- Work to be completed:
What lines in the records below include the word "States"? Return each one.
::: Data :::
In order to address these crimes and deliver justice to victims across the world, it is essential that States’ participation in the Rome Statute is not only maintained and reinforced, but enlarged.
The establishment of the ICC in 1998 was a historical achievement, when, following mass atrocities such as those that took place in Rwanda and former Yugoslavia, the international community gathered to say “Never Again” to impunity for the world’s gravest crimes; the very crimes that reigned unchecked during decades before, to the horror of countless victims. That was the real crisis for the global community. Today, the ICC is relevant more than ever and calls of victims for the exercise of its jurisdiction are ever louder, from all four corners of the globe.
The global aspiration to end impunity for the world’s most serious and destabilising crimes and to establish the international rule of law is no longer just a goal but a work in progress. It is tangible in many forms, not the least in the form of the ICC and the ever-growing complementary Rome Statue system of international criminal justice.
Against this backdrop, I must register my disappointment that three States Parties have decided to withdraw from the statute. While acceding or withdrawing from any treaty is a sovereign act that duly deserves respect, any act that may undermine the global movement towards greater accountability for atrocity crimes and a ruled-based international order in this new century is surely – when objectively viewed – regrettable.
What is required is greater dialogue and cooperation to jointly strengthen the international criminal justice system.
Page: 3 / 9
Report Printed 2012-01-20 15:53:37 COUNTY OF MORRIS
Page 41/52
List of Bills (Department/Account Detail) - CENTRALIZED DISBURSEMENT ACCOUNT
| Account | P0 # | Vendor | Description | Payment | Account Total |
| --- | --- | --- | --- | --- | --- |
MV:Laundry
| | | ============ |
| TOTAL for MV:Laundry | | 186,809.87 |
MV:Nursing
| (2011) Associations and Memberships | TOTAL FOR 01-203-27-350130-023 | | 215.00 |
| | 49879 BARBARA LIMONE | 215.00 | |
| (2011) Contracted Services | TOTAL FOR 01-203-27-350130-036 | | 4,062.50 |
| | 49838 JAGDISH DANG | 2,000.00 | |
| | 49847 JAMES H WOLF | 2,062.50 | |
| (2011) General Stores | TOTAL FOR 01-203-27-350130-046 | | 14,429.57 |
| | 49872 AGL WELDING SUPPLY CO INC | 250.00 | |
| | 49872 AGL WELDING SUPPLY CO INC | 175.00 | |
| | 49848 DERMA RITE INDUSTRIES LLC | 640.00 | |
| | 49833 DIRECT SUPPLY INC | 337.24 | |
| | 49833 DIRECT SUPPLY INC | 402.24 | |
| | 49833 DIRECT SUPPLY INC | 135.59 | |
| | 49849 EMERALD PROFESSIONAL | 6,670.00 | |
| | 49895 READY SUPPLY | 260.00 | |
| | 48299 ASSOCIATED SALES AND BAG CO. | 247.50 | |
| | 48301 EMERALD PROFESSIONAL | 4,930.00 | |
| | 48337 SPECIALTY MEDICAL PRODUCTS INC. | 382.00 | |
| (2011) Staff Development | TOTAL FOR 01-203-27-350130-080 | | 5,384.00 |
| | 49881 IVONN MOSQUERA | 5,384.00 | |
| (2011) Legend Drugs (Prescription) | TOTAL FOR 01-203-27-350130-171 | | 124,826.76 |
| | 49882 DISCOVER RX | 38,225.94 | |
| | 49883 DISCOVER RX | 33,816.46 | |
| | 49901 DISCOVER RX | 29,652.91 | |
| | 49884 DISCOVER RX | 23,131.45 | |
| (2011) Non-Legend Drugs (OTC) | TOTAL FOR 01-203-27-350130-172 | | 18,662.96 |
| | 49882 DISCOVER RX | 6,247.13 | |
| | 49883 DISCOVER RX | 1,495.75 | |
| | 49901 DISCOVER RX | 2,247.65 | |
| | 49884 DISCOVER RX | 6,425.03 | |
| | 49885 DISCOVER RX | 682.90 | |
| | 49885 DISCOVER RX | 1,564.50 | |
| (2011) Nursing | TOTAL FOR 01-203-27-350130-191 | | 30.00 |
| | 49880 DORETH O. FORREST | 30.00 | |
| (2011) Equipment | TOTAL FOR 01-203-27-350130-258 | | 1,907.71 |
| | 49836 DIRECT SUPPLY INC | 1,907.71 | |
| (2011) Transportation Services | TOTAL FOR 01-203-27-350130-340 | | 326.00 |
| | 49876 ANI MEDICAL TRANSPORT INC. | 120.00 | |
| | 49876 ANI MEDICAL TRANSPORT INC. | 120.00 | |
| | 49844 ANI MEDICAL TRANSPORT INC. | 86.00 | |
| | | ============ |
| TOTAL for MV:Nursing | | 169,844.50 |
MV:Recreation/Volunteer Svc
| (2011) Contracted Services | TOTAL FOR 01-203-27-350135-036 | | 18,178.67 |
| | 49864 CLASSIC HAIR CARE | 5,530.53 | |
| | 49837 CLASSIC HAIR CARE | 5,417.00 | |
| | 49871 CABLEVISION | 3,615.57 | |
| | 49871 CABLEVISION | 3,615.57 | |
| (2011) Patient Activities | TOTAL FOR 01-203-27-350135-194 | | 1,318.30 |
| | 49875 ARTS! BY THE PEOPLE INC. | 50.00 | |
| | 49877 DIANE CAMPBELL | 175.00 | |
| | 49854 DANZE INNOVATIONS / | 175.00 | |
:::
- Your response:
In order to address these crimes and deliver justice to victims across the world, it is essential that States’ participation in the Rome Statute is not only maintained and reinforced, but enlarged.
Against this backdrop, I must register my disappointment that three States Parties have decided to withdraw from the statute. While acceding or withdrawing from any treaty is a sovereign act that duly deserves respect, any act that may undermine the global movement towards greater accountability for atrocity crimes and a ruled-based international order in this new century is surely – when objectively viewed – regrettable.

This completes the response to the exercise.